Once, I had an experience that gave me a new understanding of what the word ‘peace’ really means.  It was a profound change in my heart and mind and the word now means something much greater than it once did for me.  There are not even words to describe it. The best I can do is share that peace is golden. . .and warm. . .with no worries. . .no concerns.  None.  Buzzing with happiness.  Pure bliss.

Now again I am experiencing  a profound change in my understanding of His love. . .how great it is. . .great beyond my ability to imagine. . .it is indeed unrelenting.

That is the great message of “Redeeming Love.”  But you will learn more too. Perhaps you have not known a healthy God loving relationship in your life.  This story shares something of Gods plans for a loving relationship in a marriage, in family, in fellowship with others. . .and even with strangers.

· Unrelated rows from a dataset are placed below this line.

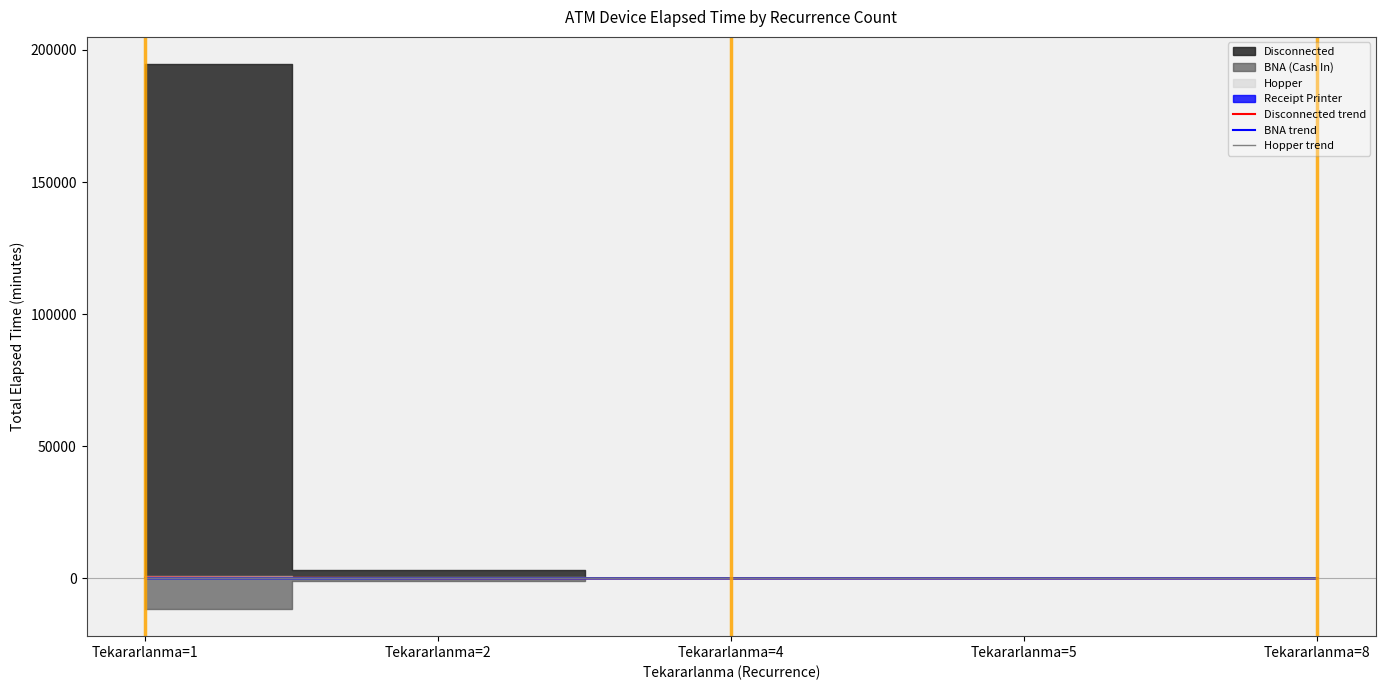

What is the average value of the Hopper trend series?

0.5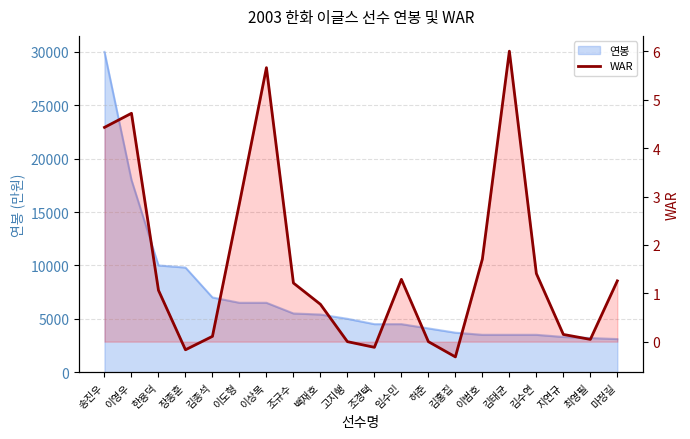

Where does the data first go above 1?

송진우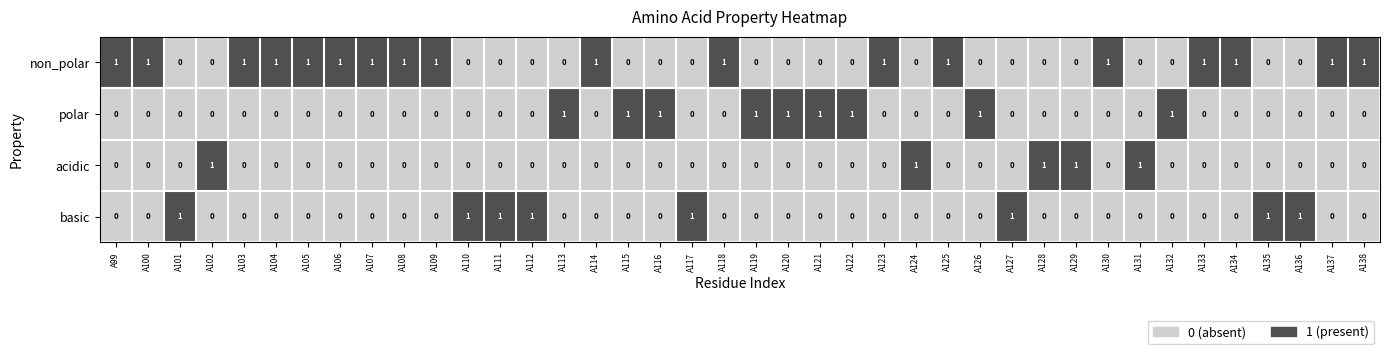

Is the value of basic at A117 greater than the value of acidic at A110?

Yes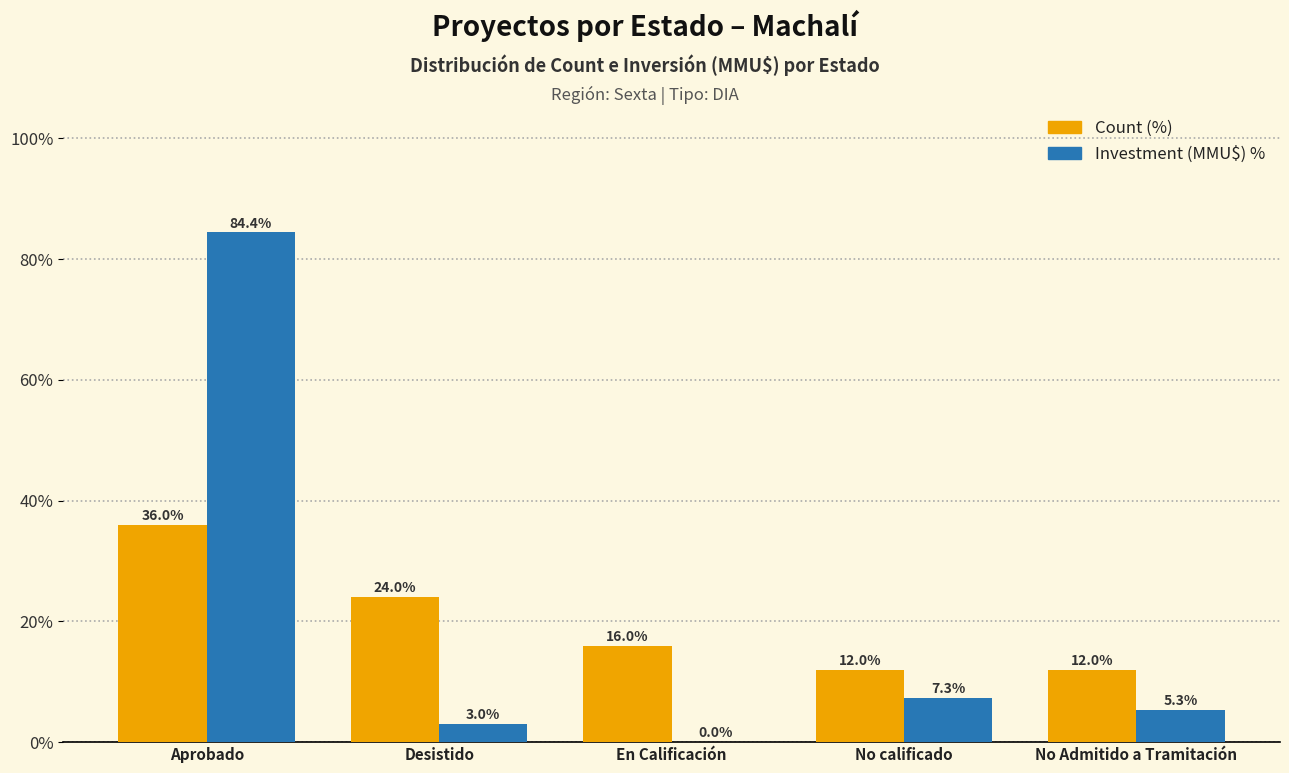

At which category does the chart reach its peak across all series?

Aprobado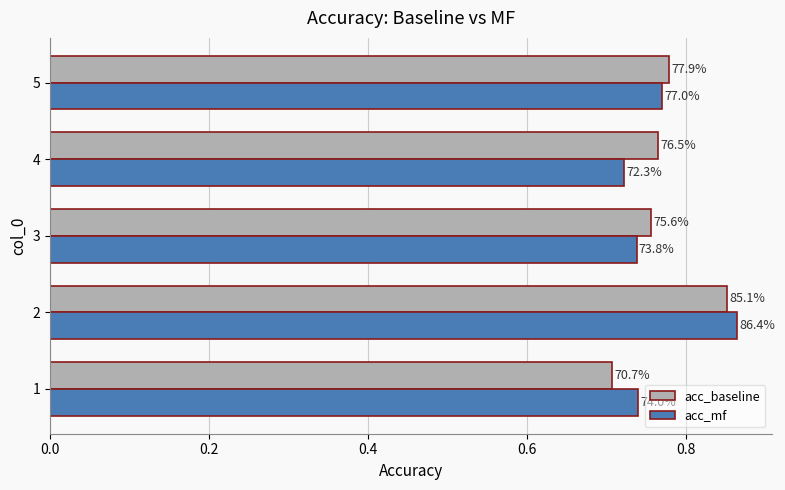

How many bars are there in each group?

2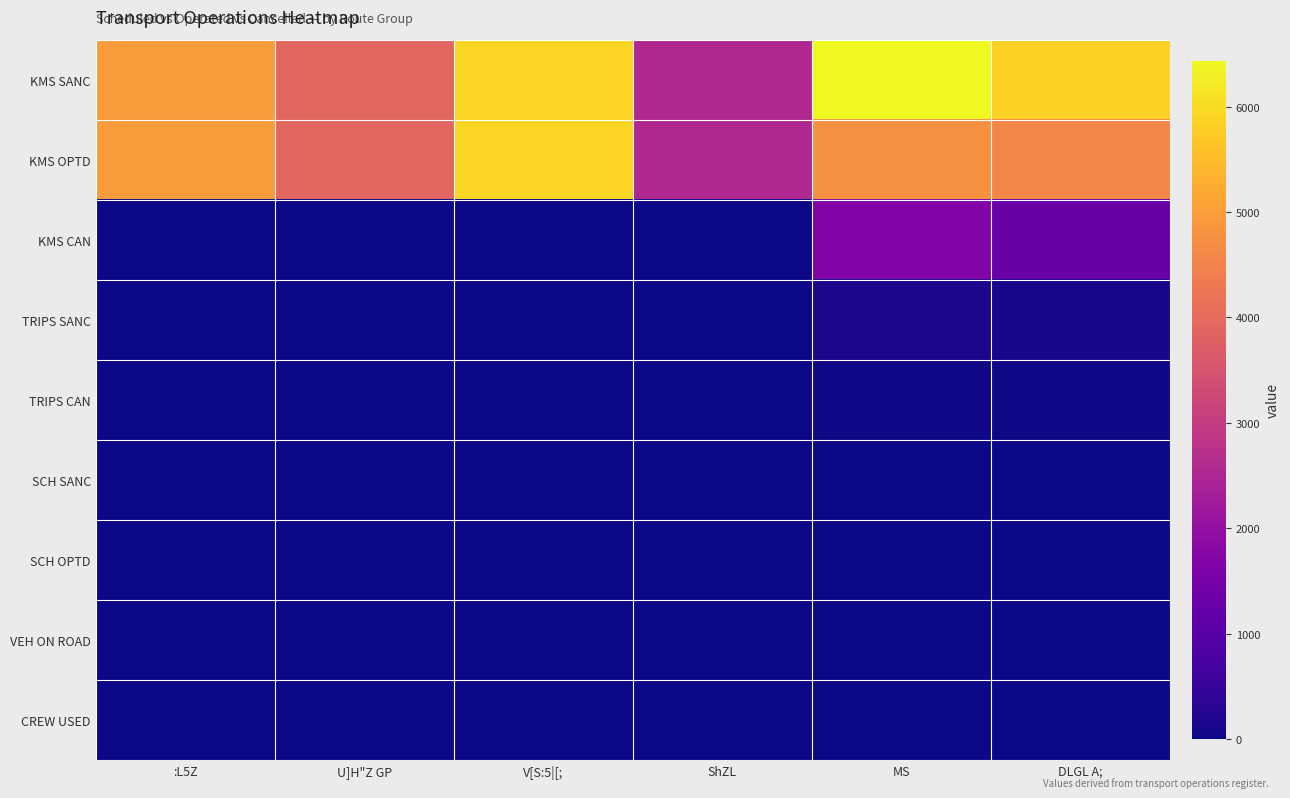

At U]H"Z GP, list the series in order from smallest to largest.

KMS CAN, TRIPS CAN, SCH SANC, SCH OPTD, VEH ON ROAD, TRIPS SANC, CREW USED, KMS SANC, KMS OPTD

You will see the best dynamics of each. . .and in some cases the shortcomings we, in our humanity, display as we struggle in our lives. Image of two opposing cliffs bridged by the word "grace" Thank you Francine Rivers for taking the time to understand the book of Hosea. . .and for bringing your gifts to build a bridge to understanding the greatness that is our Father in Heaven.

I hope some of you are intrigued. . .and interested in learning how to seek Him!  I hope that others may become so intrigued by reading “Redeeming Love.”